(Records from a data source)

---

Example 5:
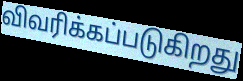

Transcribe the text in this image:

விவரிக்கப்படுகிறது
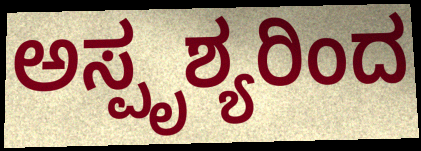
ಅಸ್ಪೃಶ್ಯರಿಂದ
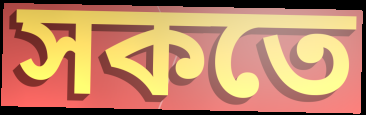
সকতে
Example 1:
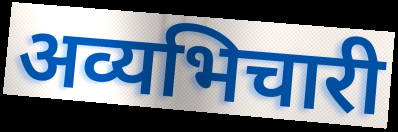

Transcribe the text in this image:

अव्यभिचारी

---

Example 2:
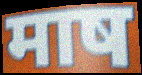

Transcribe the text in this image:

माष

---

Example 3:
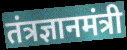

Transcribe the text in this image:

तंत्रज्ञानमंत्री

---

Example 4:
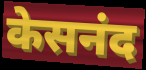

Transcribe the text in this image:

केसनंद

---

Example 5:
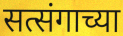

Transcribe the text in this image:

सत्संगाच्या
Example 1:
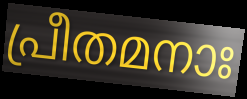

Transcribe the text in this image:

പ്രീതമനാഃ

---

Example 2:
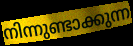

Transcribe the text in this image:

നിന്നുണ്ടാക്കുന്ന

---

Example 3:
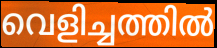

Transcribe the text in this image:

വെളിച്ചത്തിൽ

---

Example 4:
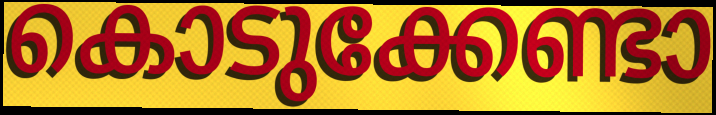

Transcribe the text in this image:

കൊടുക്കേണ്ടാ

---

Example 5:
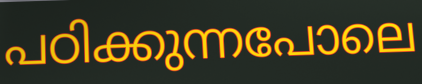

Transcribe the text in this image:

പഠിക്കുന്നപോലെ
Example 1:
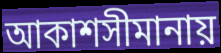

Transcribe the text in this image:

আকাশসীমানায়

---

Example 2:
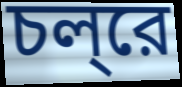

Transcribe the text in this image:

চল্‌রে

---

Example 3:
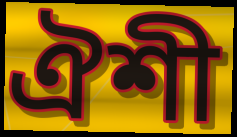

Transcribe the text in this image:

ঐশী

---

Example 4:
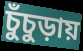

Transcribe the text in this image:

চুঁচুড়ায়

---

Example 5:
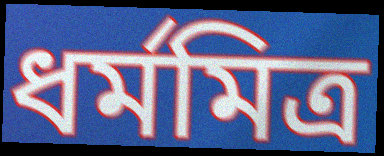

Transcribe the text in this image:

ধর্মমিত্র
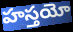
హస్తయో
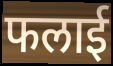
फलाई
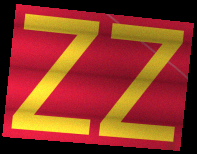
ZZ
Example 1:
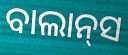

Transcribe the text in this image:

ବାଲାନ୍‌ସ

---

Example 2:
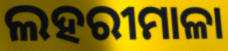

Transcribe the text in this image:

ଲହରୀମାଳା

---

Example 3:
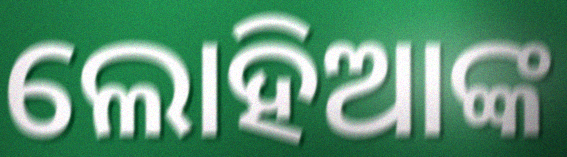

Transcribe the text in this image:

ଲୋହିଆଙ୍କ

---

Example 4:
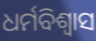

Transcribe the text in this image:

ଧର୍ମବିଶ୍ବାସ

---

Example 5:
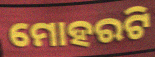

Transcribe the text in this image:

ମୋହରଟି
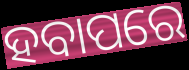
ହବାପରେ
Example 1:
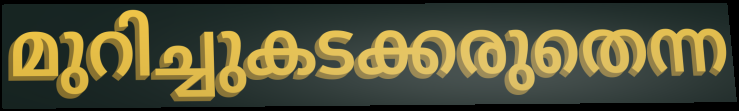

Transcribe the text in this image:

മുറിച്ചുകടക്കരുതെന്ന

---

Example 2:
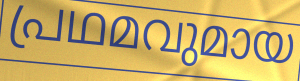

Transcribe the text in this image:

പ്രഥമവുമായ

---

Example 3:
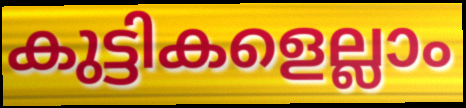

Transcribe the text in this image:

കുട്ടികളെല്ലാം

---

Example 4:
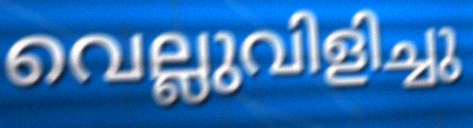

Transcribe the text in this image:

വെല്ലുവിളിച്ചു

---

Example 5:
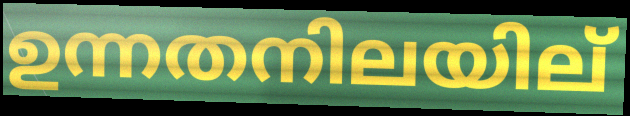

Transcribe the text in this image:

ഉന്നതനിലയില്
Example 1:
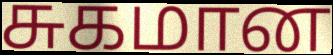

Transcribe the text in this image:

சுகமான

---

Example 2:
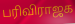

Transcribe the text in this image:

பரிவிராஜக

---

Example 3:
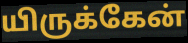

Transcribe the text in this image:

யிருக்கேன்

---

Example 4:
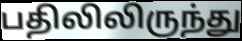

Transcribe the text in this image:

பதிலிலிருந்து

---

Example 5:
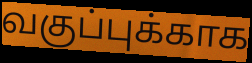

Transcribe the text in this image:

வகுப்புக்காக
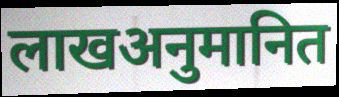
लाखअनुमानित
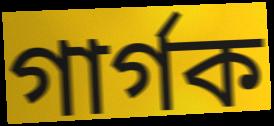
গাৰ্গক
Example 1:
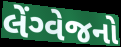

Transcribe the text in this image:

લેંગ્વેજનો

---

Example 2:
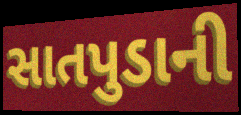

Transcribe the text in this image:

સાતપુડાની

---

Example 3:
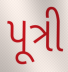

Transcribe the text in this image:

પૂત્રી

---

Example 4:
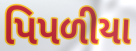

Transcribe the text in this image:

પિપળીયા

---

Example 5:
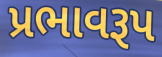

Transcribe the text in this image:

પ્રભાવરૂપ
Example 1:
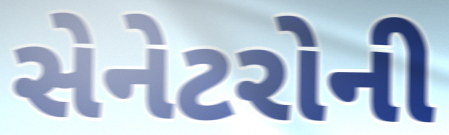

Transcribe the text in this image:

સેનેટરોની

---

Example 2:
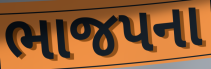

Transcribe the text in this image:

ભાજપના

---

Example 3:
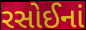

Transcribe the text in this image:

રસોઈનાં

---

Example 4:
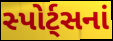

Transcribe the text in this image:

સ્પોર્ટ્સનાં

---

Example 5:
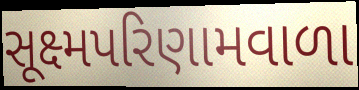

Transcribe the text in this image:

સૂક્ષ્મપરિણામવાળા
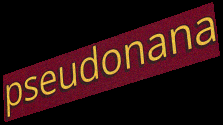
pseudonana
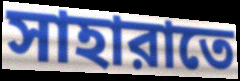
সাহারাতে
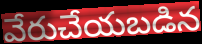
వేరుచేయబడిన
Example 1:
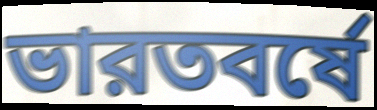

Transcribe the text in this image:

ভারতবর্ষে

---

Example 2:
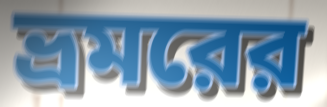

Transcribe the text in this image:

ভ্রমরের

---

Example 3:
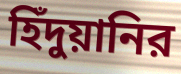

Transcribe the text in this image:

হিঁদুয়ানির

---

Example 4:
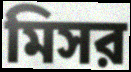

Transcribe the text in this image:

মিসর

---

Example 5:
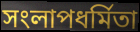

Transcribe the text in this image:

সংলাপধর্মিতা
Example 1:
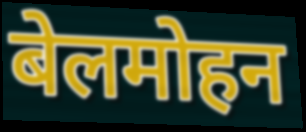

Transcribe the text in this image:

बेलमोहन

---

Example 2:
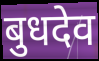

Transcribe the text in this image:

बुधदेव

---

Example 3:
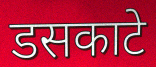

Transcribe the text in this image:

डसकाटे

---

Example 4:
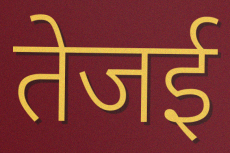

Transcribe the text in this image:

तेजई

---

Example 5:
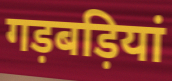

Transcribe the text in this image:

■ Activity:
Copy the entries precisely, images excluded.

■ Solution to this task:
---

Example 5:

Transcribe the text in this image:

விவரிக்கப்படுகிறது
ಅಸ್ಪೃಶ್ಯರಿಂದ
সকতে
Example 1:

Transcribe the text in this image:

अव्यभिचारी

---

Example 2:

Transcribe the text in this image:

माष

---

Example 3:

Transcribe the text in this image:

तंत्रज्ञानमंत्री

---

Example 4:

Transcribe the text in this image:

केसनंद

---

Example 5:

Transcribe the text in this image:

सत्संगाच्या
Example 1:

Transcribe the text in this image:

പ്രീതമനാഃ

---

Example 2:

Transcribe the text in this image:

നിന്നുണ്ടാക്കുന്ന

---

Example 3:

Transcribe the text in this image:

വെളിച്ചത്തിൽ

---

Example 4:

Transcribe the text in this image:

കൊടുക്കേണ്ടാ

---

Example 5:

Transcribe the text in this image:

പഠിക്കുന്നപോലെ
Example 1:

Transcribe the text in this image:

আকাশসীমানায়

---

Example 2:

Transcribe the text in this image:

চল্‌রে

---

Example 3:

Transcribe the text in this image:

ঐশী

---

Example 4:

Transcribe the text in this image:

চুঁচুড়ায়

---

Example 5:

Transcribe the text in this image:

ধর্মমিত্র
హస్తయో
फलाई
ZZ
Example 1:

Transcribe the text in this image:

ବାଲାନ୍‌ସ

---

Example 2:

Transcribe the text in this image:

ଲହରୀମାଳା

---

Example 3:

Transcribe the text in this image:

ଲୋହିଆଙ୍କ

---

Example 4:

Transcribe the text in this image:

ଧର୍ମବିଶ୍ବାସ

---

Example 5:

Transcribe the text in this image:

ମୋହରଟି
ହବାପରେ
Example 1:

Transcribe the text in this image:

മുറിച്ചുകടക്കരുതെന്ന

---

Example 2:

Transcribe the text in this image:

പ്രഥമവുമായ

---

Example 3:

Transcribe the text in this image:

കുട്ടികളെല്ലാം

---

Example 4:

Transcribe the text in this image:

വെല്ലുവിളിച്ചു

---

Example 5:

Transcribe the text in this image:

ഉന്നതനിലയില്
Example 1:

Transcribe the text in this image:

சுகமான

---

Example 2:

Transcribe the text in this image:

பரிவிராஜக

---

Example 3:

Transcribe the text in this image:

யிருக்கேன்

---

Example 4:

Transcribe the text in this image:

பதிலிலிருந்து

---

Example 5:

Transcribe the text in this image:

வகுப்புக்காக
लाखअनुमानित
গাৰ্গক
Example 1:

Transcribe the text in this image:

લેંગ્વેજનો

---

Example 2:

Transcribe the text in this image:

સાતપુડાની

---

Example 3:

Transcribe the text in this image:

પૂત્રી

---

Example 4:

Transcribe the text in this image:

પિપળીયા

---

Example 5:

Transcribe the text in this image:

પ્રભાવરૂપ
Example 1:

Transcribe the text in this image:

સેનેટરોની

---

Example 2:

Transcribe the text in this image:

ભાજપના

---

Example 3:

Transcribe the text in this image:

રસોઈનાં

---

Example 4:

Transcribe the text in this image:

સ્પોર્ટ્સનાં

---

Example 5:

Transcribe the text in this image:

સૂક્ષ્મપરિણામવાળા
pseudonana
সাহারাতে
వేరుచేయబడిన
Example 1:

Transcribe the text in this image:

ভারতবর্ষে

---

Example 2:

Transcribe the text in this image:

ভ্রমরের

---

Example 3:

Transcribe the text in this image:

হিঁদুয়ানির

---

Example 4:

Transcribe the text in this image:

মিসর

---

Example 5:

Transcribe the text in this image:

সংলাপধর্মিতা
Example 1:

Transcribe the text in this image:

बेलमोहन

---

Example 2:

Transcribe the text in this image:

बुधदेव

---

Example 3:

Transcribe the text in this image:

डसकाटे

---

Example 4:

Transcribe the text in this image:

तेजई

---

Example 5:

Transcribe the text in this image:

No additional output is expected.